Enterprise Monitor 2.2 includes enhancement for collecting, viewing and searching query performance data, which allows developers to analyze query response patterns that may slow system resources and response times.
The monitor also includes Query Analyzer Execution Notices that are designed to pinpoint problem queries to allow database administrators and application developers to fix performance problems.
Another major feature is MySQL Enterprise Connector Plug-ins, which link up with an application’s existing connectors to enable users to gather and send SQL Query responses and other performance data to a query analyzer.
One analyst suggested that Oracle can hardly take credit for a new release it really had little to do with. “The release was well under way before the acquisition, so this really has very little to do with Oracle in my opinion,” said Joseph Martins, managing director of Data Mobility Group, an IT industry analyst.
Giving Oracle the credit “would be a bit like giving an incoming [president of the United States] credit for the programs implemented by an outgoing [president of the United States]. All this says to me is that Oracle hasn’t rocked the boat-yet.”
But Martins said he isn’t very concerned that Oracle will try to suppress the open-source database. “I’m sure MySQL will survive whether it’s in the hands of Oracle or elsewhere. Customers can be certain of that. The community isn’t going to let MySQL fail. It’s really that simple,” he said.
However, Martins declined to comment on the potential performance or feature improvements of the new version, which he has yet to evaluate. “Let’s hope it’s of higher quality than the last one. If Oracle could make any contribution to MySQL, it would be in cleaning up that horrendous development cycle and overall quality control,” he said.
Oracle completed the $7.4 billion buyout of Sun Microsystems in late January 2010 after battling for the best part of a year with U.S. and overseas regulatory authorities to gain approval of the deal.
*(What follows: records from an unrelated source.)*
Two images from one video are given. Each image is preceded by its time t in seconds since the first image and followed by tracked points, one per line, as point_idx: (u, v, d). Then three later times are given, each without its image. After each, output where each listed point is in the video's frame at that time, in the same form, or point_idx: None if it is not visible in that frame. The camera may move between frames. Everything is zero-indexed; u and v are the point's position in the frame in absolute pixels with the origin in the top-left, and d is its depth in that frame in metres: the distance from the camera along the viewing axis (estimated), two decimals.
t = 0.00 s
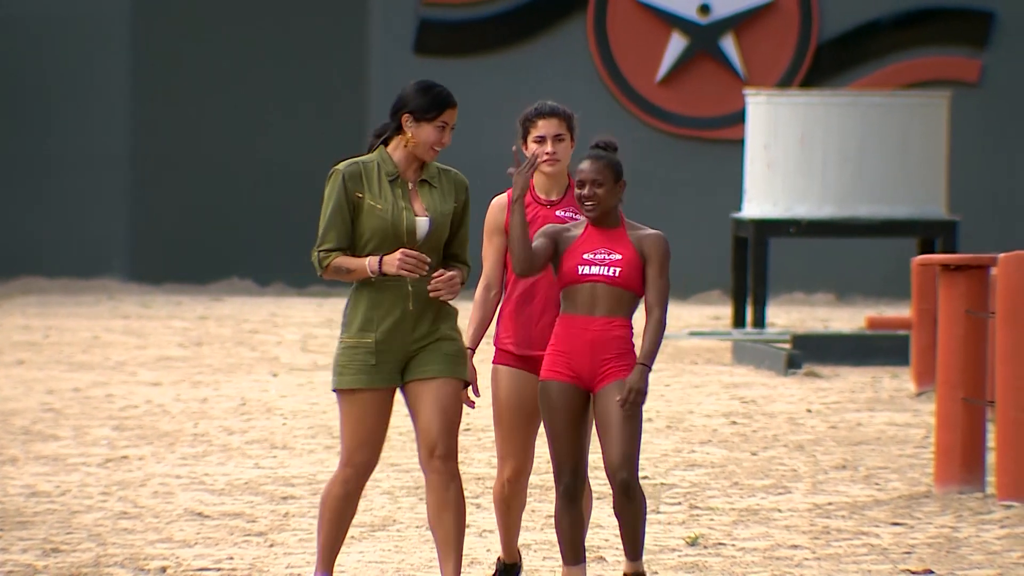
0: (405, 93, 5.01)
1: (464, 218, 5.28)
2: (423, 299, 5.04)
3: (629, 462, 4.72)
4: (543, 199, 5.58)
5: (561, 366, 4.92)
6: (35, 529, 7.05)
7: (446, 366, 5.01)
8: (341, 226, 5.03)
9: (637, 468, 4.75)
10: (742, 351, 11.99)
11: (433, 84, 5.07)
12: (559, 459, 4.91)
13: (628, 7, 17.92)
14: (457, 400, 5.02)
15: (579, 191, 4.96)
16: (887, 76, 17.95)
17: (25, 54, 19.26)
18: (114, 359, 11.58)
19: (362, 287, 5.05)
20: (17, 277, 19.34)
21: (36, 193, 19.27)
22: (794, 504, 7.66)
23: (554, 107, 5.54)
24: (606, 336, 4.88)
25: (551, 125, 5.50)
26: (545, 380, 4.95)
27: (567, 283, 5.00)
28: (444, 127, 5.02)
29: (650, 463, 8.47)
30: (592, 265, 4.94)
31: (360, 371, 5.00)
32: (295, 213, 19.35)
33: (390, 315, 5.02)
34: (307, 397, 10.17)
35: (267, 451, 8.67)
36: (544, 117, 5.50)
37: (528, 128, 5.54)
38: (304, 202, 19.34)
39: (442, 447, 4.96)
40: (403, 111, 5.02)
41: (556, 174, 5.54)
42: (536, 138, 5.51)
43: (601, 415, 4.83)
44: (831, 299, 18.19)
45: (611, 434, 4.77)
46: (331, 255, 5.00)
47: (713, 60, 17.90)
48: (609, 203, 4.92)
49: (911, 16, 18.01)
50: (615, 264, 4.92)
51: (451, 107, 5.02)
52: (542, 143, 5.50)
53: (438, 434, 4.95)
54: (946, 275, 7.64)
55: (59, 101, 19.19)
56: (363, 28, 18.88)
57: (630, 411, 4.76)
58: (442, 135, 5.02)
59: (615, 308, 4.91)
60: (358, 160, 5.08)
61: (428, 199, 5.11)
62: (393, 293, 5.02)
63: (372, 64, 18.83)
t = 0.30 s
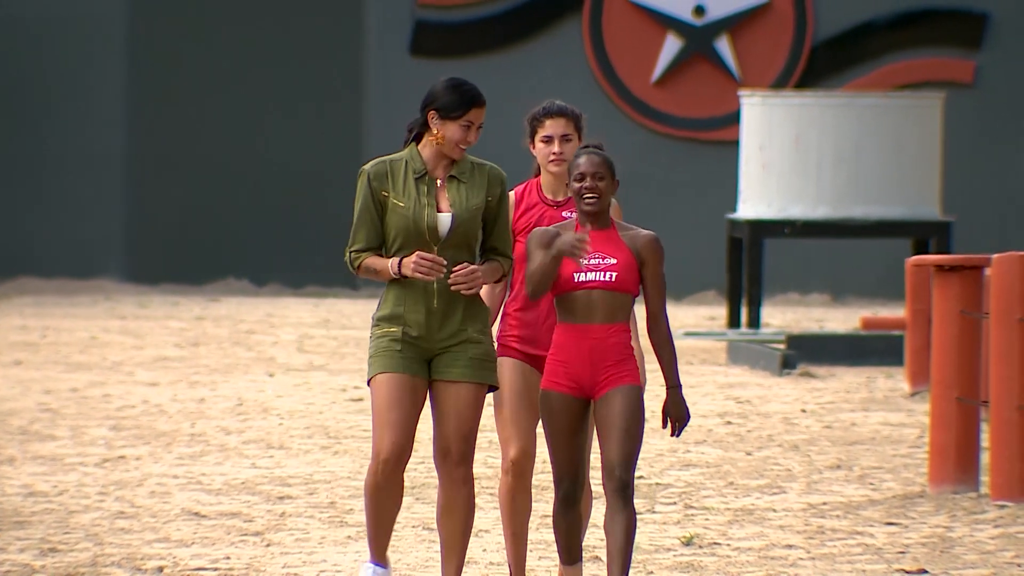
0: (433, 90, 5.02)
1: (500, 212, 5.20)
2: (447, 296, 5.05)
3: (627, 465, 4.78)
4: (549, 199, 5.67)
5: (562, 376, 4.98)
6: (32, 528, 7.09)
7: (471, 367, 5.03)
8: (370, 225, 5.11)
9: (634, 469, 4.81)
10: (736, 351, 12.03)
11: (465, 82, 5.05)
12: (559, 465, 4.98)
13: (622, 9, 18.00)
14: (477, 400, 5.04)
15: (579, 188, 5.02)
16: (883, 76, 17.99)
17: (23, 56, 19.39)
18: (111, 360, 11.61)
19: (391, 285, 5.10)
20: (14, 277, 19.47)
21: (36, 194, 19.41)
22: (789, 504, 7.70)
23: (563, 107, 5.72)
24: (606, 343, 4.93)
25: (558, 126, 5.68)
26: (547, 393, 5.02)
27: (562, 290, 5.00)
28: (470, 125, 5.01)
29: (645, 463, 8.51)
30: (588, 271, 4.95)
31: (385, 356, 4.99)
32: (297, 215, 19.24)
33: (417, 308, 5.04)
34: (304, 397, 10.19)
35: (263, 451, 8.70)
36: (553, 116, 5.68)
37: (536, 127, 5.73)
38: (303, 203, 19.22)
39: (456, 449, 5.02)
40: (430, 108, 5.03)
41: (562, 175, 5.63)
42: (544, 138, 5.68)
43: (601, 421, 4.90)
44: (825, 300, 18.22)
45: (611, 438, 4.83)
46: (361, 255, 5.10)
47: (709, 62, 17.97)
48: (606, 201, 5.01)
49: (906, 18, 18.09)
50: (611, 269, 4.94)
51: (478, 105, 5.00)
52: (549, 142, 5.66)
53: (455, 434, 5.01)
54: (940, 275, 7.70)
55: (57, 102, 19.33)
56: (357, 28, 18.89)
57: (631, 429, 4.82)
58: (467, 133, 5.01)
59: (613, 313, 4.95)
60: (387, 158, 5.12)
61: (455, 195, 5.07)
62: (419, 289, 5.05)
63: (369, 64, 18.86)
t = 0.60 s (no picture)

Less than a month before the deal closed, more than 14,000 MySQL enthusiasts around the world signed a petition asking regulators to reject the deal on the grounds that Oracle, as one of the world’s largest producers enterprise relational databases, would not effectively support the competing open-source MySQL database.
Oracle issued statements before and after the deal denying that it wouldn’t fully support and invest in MySQL, and it also rejected suggestions that it would somehow divest itself of MySQL or turn management of it over to the open-source community as a compromise that would win regulatory approval of the deal.